Nobel Laureate Robert J. Shiller found in his early research that historical dividends can be modeled as a relatively smooth time series. Moreover, this function can be used to interpolate future dividends with high accuracy. This is depicted in the graph below by the function “PDV, Constant Discount Rate”. The graph is taken from the Journal of Economic Perspectives, Volume 7 Number 1, published in 2003.
What is so significant about this? Finance courses at the top universities teach their students that the value of a stock is the discounted value of all future dividends. Those are stable according to Shiller’s findings. However, the stock market, S&P 500 in Shiller’s research, oscillates like the mood of a manic-depressive patient around the mean and fundamental value of dividends.
Despite some criticism towards Shiller’s methods in this piece of research, it appears that some other forces are at work than rational behavior of market participants. Does that mean that market participants are irrational? It does to some extent.
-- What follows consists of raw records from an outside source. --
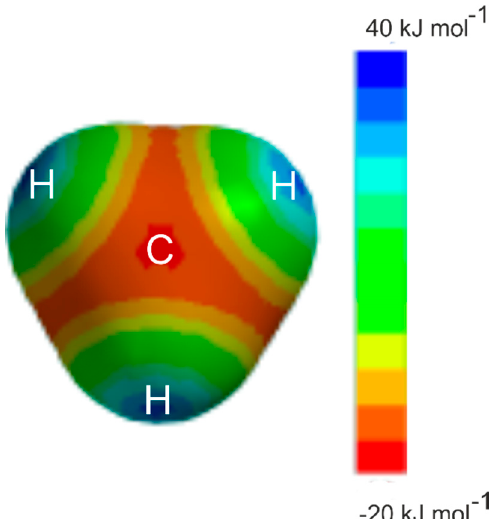
Figure 1. The molecular electrostatic surface potential of CH 4 at the 0.001 e / bohr 3 isodensity surface, as calculated at the MP2 / 6-311 ++ G** level of theory. The view is along a C 3 axis of the molecule. The deepest red region along this axis is at the face centre (almost exactly beneath the C symbol), indicating a nucleophilic (negative, − 20 kJ mol − 1 ) region of electrostatic potential energy. There are clearly paths to the other three equivalent regions that are only slightly less nucleophilic (orange, − 15 kJ mol − 1 ) than the face centre region. The blue areas indicate electrophilic regions known as sigma holes (positive + 40 kJ mol − 1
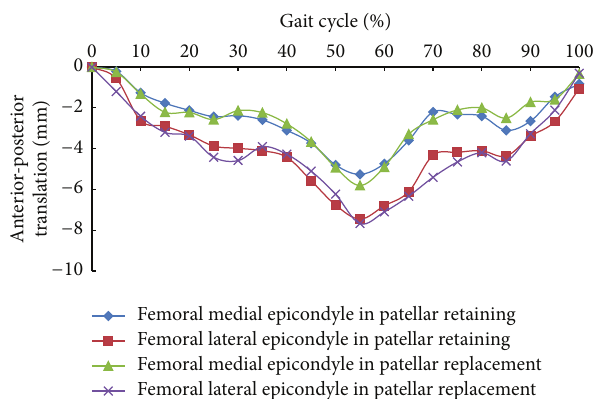
Figure 3: Anterior-posterior translation of femoral lateral and medial epicondyles during the gait cycle.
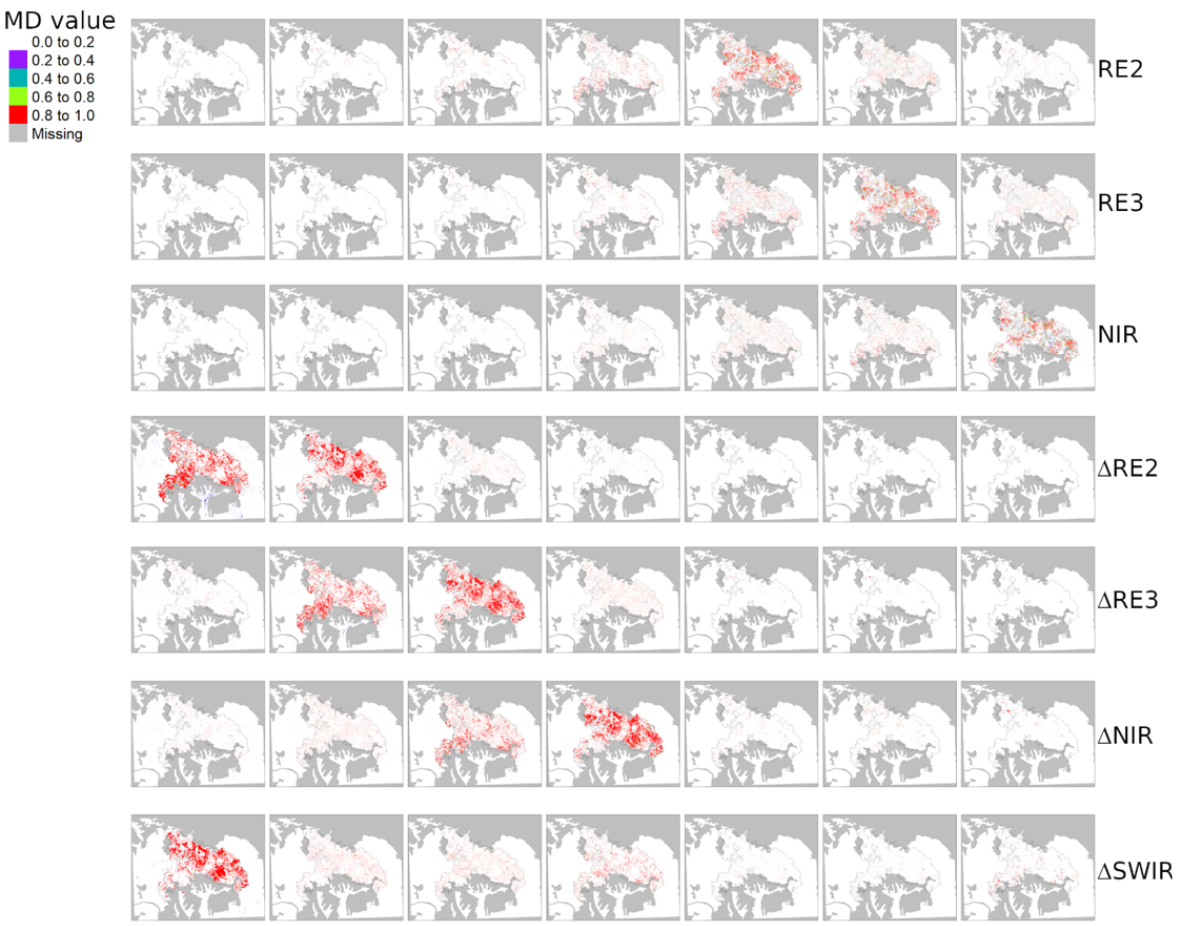
Figure 8. Contribution of each feature MD after the re-ordering step ( g i , i = 1, . . . 7) over the Huelva site, Spain: panels are ordered from left to right to show pixels contributing to the i-th position. Along the columns each pixel value belongs to the n-th features and contributes to the i-th ordered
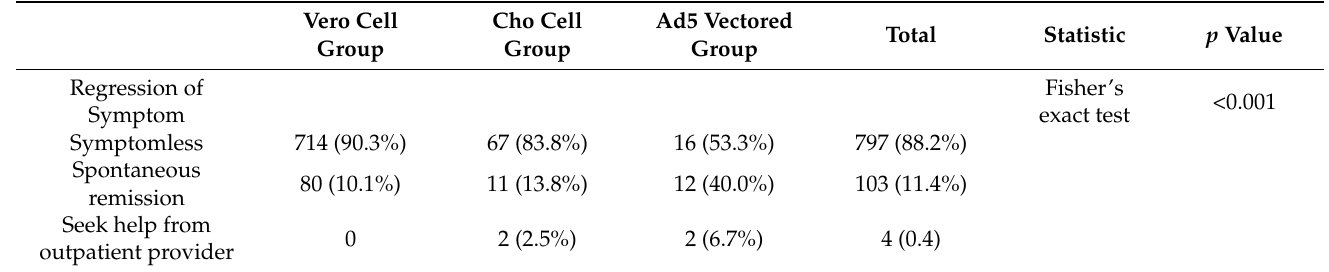
Table 2. Medical attention received by study participants after receiving one of three types of COVID-19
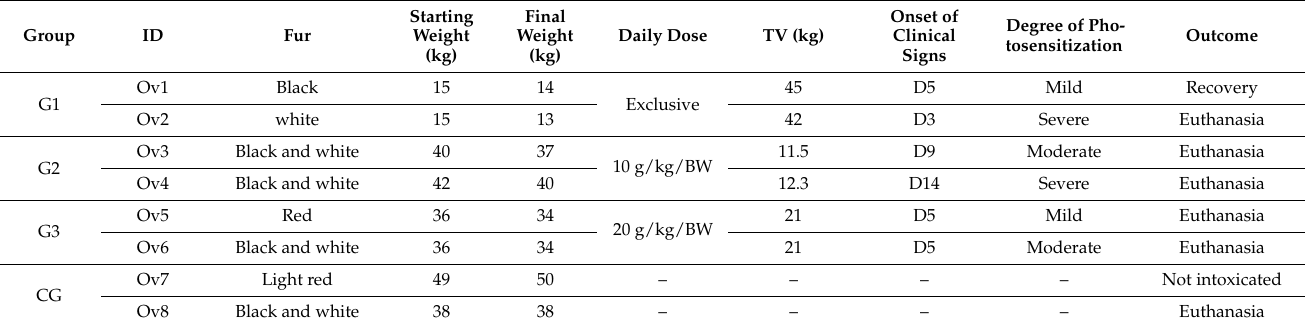
Table 1. Experimental poisoning by Chamaecrista serpens in sheep. Experimental design and outcome.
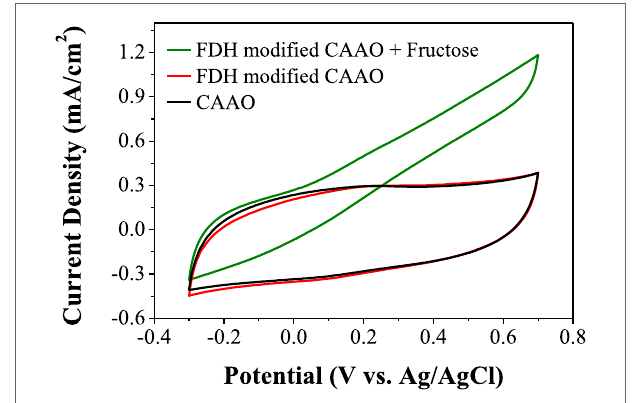
FigUre 9 | cyclic voltammograms of caaO films loaded with FDh using the electrostatic attraction method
Psychological research found evidence on how and when human decision making is prone to errors and biases.
How does this relate to the valuation of the stock market? Feedback loops can develop during stock market appreciations. Friends, relatives, and media communicate investment gains. It is quite likely that some are going to believe the story and buy into the direction of an increasing trend. This is trend enforcing and spreads out like a snowball across other friends and relatives, especially after having successful feedback with one’s own investment. Laboratory experiments showed evidence for positive feedback in investment setups. Price equilibria distant to their fundamental value was reproduced in these experimental setups.
Our methods root on evidence that psychological factors can explain valuation excesses, whereas traditional economics fails to do so. Those factors were probably at work during the tulip mania in the Netherlands, the pyramid schemes in Albania, or the south sea bubble. Valuations tend to be mean-reverting in the long run. Oscillation around long-run mean valuations develops in trends.